At the last meeting, seven of the nine committee members voted in favour of keeping interest rates on hold, one member voted to raise them, and another to cut them. Due to the sharp economic slowdown, the Bank of England is expecting inflation to fall below the 2% target during the course of the 2-year forecast period. But fears that inflation rates could go on increasing initially could prevent an immediate interest rate step.
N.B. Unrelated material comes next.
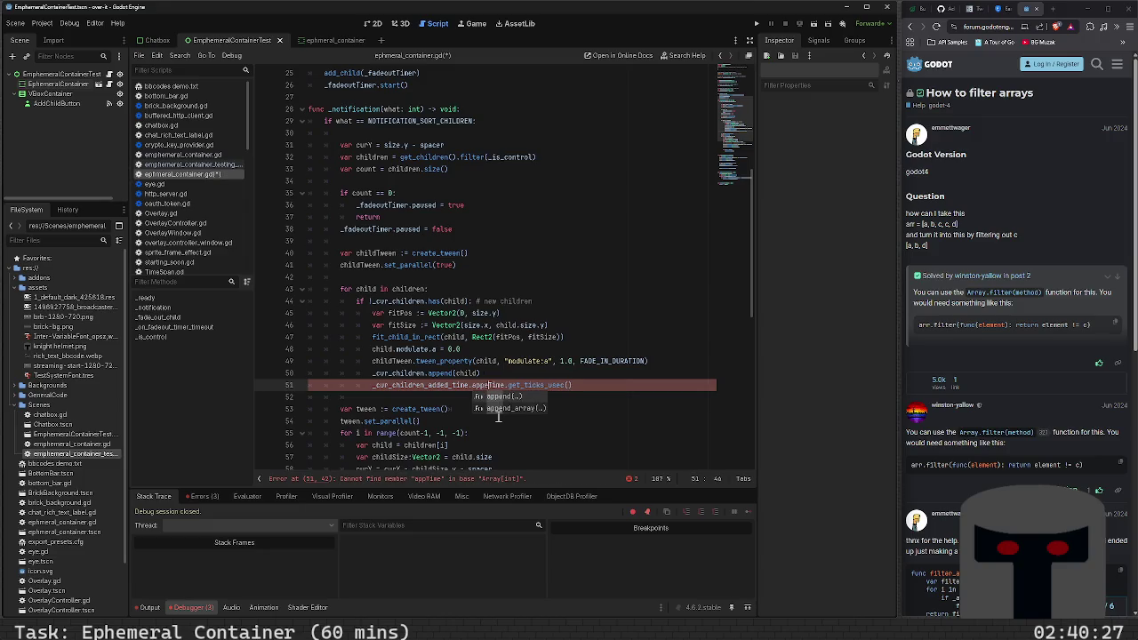
pyautogui.press('End')
pyautogui.write(')')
Given the steep deterioration in UK economic data, however, we assume that the number of monetary policy committee members in favour of taking such a step will increase.
If, as we are expecting, the ECB Council expresses mounting concern about the economic outlook, this is likely to be the most important signal for the forex markets next week. There would then be scope for the euro to fall again, even if important US economic data due next week turn out weak for the most part: we are expecting both ISM indices to have contracted again in August, and non-farm payrolls to have fallen more sharply. This would make it clear that the acceleration in annualized growth in the second quarter to a revised 3.3% qoq was only a temporary phenomenon. The tenor of the Beige Book on economic growth and domestic demand in particular is likely to be similar.